**PAGE EXTRACT**
####
Thank you so much for sharing with us your thoughts and insights on MIIF. Hope you dont mind I digress a little. I understand both the UOB 5.05 preference share and OCBC 5.1% has a call date in 2013. But am I right to say that if OCBC doesnt call back in 2013 it can redeem during any payment thereafter but if UOB doest redeem in 2013 it will not redeem till another 5 years?

May I ask, in your view, how likely is it that they will redeem it? Thank you so much.

Reply
Jimmy says 6 years ago

Haha such independent advisors are seldom commissioned because of the value of their advice, rather this is usually some form of “cover backside” operation for the independent directors so that in the event of being audited by regulators or questioned by shareholders, they can conveniently push everything to the 3rd party advisors.

In my company, we pay big bucks to some Compensation & Remuneration advisors to come up with pay & bonus recommendations although it is very straight forward. Everytime AGM somebody make noise about the pay, the Directors happily point to the fact that it is based on market best practice as advised by “independent” consultants.
####
**EXCERPTED RECORDS**
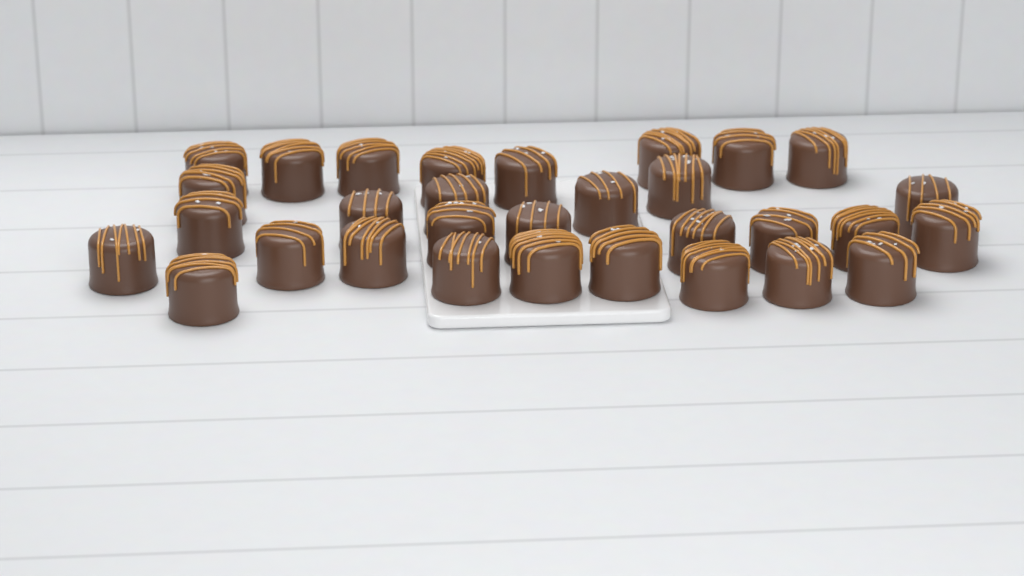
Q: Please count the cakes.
####
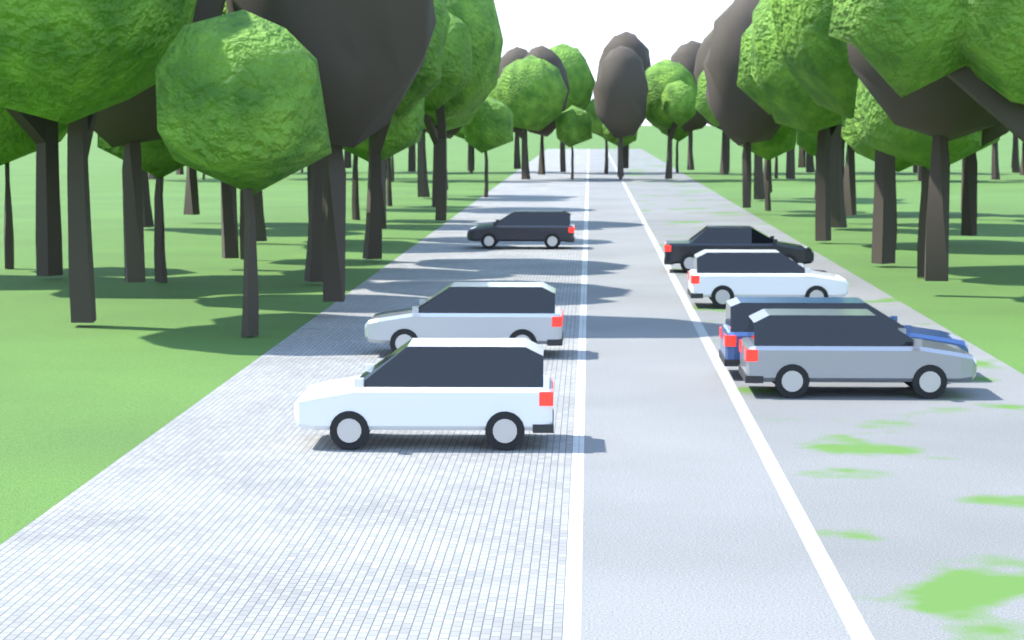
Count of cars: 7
####
**GIVEN PROBLEM**
Return the comment thread above word for word, in full.

**EXERCISE SOLUTION**
Thank you so much for sharing with us your thoughts and insights on MIIF. Hope you dont mind I digress a little. I understand both the UOB 5.05 preference share and OCBC 5.1% has a call date in 2013. But am I right to say that if OCBC doesnt call back in 2013 it can redeem during any payment thereafter but if UOB doest redeem in 2013 it will not redeem till another 5 years?

May I ask, in your view, how likely is it that they will redeem it? Thank you so much.

Reply
Jimmy says 6 years ago

Haha such independent advisors are seldom commissioned because of the value of their advice, rather this is usually some form of “cover backside” operation for the independent directors so that in the event of being audited by regulators or questioned by shareholders, they can conveniently push everything to the 3rd party advisors.

In my company, we pay big bucks to some Compensation & Remuneration advisors to come up with pay & bonus recommendations although it is very straight forward. Everytime AGM somebody make noise about the pay, the Directors happily point to the fact that it is based on market best practice as advised by “independent” consultants.